Oublier ces idées reçues, c'est d'abord vous donner la permission de vous explorer sans culpabilité, sans injonction, sans schéma préfabriqué. Que vous soyez en couple ou en solo, le clitoris attend une chose : votre curiosité bienveillante.
Prenez un vibromasseur ou explorez simplement avec votre main. Notre collection de stimulateurs clitoridiens est pensée pour vous permettre de découvrir progressivement ce que votre corps préfère, le rythme qui vous plaît, l'intensité qui vous convient. Ou regardez du côté des stimulateurs à air pulsé comme chez Womanizer ou Satisfyer pour une sensation complètement différente, plus enveloppante.
Explorez dans l'intimité, dans la lenteur, sans précipitation. Ou si vous préférez la complicité, intégrez ces découvertes à votre vie de couple en parlant ouvertement de vos envies. Massez, caressez, écoutez. Restez attentif à ce qui naît comme sensation.

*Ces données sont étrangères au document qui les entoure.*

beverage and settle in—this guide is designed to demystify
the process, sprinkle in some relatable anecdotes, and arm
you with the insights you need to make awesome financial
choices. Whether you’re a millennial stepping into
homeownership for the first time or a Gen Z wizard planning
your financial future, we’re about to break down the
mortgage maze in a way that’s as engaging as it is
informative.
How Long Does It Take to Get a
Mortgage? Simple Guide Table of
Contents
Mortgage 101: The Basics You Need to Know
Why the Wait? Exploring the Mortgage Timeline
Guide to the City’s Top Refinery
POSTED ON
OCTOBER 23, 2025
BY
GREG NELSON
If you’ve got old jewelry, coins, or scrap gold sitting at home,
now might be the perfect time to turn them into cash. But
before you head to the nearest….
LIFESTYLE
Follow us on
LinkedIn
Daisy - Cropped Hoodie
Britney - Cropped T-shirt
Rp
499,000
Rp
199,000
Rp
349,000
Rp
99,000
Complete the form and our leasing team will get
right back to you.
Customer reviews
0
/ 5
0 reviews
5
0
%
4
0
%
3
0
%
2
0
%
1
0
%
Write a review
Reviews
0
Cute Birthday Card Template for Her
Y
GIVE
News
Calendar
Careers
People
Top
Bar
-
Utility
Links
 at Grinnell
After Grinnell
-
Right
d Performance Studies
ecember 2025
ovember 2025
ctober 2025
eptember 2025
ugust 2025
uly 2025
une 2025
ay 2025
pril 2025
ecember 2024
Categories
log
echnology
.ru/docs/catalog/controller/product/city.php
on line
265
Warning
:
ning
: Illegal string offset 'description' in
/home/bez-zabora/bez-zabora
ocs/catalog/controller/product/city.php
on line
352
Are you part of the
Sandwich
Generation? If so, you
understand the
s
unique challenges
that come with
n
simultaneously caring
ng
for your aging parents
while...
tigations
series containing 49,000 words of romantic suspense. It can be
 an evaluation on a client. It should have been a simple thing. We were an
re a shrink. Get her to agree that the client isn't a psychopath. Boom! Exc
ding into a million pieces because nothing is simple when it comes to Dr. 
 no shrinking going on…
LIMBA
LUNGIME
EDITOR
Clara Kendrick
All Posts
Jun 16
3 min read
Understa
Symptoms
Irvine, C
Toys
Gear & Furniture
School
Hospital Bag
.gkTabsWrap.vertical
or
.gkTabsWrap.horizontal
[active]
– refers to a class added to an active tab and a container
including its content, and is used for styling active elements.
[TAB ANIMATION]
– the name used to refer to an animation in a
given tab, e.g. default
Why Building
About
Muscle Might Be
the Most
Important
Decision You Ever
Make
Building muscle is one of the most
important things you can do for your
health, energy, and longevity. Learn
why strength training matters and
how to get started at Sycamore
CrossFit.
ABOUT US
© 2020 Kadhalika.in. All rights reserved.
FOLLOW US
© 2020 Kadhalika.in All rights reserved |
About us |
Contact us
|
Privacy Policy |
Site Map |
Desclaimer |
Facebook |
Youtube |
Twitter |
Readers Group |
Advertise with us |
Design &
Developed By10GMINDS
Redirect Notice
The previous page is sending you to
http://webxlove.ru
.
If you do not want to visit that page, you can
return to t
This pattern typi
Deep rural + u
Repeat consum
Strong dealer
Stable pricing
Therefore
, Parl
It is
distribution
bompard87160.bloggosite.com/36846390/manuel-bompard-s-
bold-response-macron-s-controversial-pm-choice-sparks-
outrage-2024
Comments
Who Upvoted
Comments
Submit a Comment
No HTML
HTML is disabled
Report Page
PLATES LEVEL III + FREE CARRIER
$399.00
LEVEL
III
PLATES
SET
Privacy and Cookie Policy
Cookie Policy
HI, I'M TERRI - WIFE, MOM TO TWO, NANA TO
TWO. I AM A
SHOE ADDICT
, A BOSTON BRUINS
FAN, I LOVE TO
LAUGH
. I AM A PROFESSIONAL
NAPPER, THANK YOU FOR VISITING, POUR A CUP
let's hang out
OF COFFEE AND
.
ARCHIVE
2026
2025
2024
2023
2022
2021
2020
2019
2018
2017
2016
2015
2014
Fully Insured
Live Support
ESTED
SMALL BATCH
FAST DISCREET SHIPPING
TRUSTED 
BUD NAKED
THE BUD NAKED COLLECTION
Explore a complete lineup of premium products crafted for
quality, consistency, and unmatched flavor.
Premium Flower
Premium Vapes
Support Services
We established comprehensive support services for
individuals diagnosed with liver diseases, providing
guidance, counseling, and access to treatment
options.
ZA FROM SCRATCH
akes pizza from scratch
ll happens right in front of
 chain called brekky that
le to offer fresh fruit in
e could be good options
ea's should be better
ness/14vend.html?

Chaque frisson est une petite réponse de votre corps à votre curiosité. Suivez-le.
Parce que le clitoris, c'est aussi une manière de dire : votre plaisir compte. Il compte autant que celui de quiconque. Il mérite autant d'attention, de temps, de raffinement. Il ne demande rien d'autre que d'être reconnu, entendu, librement exploré.